**Do wykonania**
(A) Przepisz wiernie fragment tekstu o Matce Judycie: zacznij od słów zawierających „Amelia Dina Benzo”, a skończ na słowach „biskupa Sebastiano Briacca.”.
(B) Odpowiedz krótko na pytania do tekstu o Matce Judycie:
(i) Kogo tekst nazywa Pierwszym Mistrzem?
(ii) Jakiego dnia urodziła się Amelia Dina Benzo?
(iii) Z czyich rąk przyjęła ona sakrament bierzmowania?
(C) Wyjaśnij na podstawie tekstu o Matce Judycie, dlaczego mała Amelia przez pierwsze miesiące życia była pod opieką pielęgniarki, a później ciotki.

**Strona**
Podobnie jak Matka Boża, Matka Judyta ofiarowała swoje życie w służbie samemu Chrystusowi, żyjąc w ten sposób tajemnicą macierzyństwa duchowego. Pełniła tę służbę uczestnicząc w misji Chrystusa dla całej ludzkości. Z macierzyńskim sercem towarzyszyła Pierwszemu Mistrzowi (Księdzu Alberionemu) w Jego męce fizycznej, psychicznej i duchowej, jaką ponosił przez większość swojego założycielskiego życia. Była w tym podobna do Maryi, która towarzyszyła Jezusowi na krzyżu, w agonii, a potem wzięła Go w ramiona i złożyła w grobie. Kiedy wszystko zostało dokonane, wycofała się w cień, aby przygotować się do ofiary ze swego własnego życia.
Amelia Dina Benzo urodziła się w tym samym roku i miesiącu, w którym założono Zgromadzenie Sióstr Uczennic Boskiego Mistrza, 15 lutego 1924 r., jako ostatnia z pięciorga dzieci: dwóch braci i trzech sióstr. Jej rodzicami byli: Giacomo i Maria Gillino, która zmarła kilka dni później, 27 lutego, z powodu zapalenia płuc wywołanego podczas porodu. Tak więc przez pierwsze miesiące życia mała Amelia była powierzona pielęgniarce, a następnie ciotce Pinie, siostrze matki, i pozostała z nią aż do wstąpienia do zgromadzenia. Sakrament bierzmowania przyjęła 30 lipca 1933 r. z rąk Jego Ekscelencji biskupa Sebastiano Briacca.

**Wykaz**

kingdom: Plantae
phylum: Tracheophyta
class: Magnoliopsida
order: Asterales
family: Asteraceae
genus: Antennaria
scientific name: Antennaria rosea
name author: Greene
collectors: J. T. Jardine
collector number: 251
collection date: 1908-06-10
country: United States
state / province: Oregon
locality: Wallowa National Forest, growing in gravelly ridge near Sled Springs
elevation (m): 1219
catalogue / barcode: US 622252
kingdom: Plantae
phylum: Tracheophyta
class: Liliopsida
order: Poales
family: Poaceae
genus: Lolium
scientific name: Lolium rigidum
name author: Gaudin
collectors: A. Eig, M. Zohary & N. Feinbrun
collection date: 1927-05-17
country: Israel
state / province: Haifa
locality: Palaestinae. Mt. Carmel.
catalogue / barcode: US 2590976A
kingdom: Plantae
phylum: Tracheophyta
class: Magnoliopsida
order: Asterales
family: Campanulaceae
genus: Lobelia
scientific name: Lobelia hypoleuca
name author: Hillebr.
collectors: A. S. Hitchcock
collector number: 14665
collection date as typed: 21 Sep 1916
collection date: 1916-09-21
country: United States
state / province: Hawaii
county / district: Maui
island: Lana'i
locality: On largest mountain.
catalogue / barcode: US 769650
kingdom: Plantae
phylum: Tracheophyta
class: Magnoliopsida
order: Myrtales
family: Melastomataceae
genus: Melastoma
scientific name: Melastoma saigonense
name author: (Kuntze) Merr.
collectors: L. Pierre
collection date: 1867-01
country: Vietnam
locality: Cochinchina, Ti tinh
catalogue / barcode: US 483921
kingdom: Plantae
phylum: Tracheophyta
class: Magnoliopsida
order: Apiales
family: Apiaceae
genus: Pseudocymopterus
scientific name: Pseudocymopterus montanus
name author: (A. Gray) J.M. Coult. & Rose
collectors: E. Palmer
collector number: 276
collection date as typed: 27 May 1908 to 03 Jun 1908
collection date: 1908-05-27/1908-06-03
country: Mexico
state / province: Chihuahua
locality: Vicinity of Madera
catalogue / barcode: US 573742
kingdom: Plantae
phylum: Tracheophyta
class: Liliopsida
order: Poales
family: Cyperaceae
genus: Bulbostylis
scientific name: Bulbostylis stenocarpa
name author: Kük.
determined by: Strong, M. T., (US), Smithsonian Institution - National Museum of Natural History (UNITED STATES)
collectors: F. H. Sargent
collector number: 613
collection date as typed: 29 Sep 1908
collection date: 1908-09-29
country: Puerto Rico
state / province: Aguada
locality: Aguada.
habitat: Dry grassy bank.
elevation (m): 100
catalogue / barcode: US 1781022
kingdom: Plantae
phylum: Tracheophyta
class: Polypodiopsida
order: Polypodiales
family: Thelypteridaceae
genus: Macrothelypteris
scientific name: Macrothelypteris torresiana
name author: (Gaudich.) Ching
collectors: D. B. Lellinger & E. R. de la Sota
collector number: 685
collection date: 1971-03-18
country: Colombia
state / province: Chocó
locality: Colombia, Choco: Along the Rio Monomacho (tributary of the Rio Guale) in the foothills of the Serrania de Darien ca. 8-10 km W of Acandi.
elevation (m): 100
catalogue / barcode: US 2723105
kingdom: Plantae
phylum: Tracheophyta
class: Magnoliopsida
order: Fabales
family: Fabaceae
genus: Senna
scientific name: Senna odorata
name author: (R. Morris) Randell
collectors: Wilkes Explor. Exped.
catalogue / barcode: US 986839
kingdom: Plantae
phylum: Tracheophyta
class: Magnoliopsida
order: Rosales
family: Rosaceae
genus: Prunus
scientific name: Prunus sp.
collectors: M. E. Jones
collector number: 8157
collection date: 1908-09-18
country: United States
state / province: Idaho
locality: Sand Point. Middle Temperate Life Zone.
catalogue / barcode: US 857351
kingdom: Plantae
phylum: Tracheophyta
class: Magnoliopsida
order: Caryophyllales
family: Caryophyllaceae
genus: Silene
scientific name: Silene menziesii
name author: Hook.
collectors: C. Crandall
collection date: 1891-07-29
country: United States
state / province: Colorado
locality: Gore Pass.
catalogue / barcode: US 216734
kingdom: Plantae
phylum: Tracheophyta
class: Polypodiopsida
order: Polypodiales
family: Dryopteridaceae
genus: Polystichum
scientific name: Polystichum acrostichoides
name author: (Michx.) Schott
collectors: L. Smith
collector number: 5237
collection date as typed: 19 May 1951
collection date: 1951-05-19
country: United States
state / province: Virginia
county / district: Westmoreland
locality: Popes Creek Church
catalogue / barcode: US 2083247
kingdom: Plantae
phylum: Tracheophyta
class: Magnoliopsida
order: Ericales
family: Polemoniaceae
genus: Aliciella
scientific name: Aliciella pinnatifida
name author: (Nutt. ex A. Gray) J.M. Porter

**Lista odpowiedzi**
(A)
Amelia Dina Benzo urodziła się w tym samym roku i miesiącu, w którym założono Zgromadzenie Sióstr Uczennic Boskiego Mistrza, 15 lutego 1924 r., jako ostatnia z pięciorga dzieci: dwóch braci i trzech sióstr. Jej rodzicami byli: Giacomo i Maria Gillino, która zmarła kilka dni później, 27 lutego, z powodu zapalenia płuc wywołanego podczas porodu. Tak więc przez pierwsze miesiące życia mała Amelia była powierzona pielęgniarce, a następnie ciotce Pinie, siostrze matki, i pozostała z nią aż do wstąpienia do zgromadzenia. Sakrament bierzmowania przyjęła 30 lipca 1933 r. z rąk Jego Ekscelencji biskupa Sebastiano Briacca.

(B)
(i) Księdza Alberionego.
(ii) 15 lutego 1924 r.
(iii) Z rąk biskupa Sebastiano Briacca.

(C) Jej matka, Maria Gillino, zmarła 27 lutego, kilka dni po porodzie, na zapalenie płuc wywołane podczas porodu. Dlatego dzieckiem zajęła się najpierw pielęgniarka, a następnie ciotka Pina, siostra matki.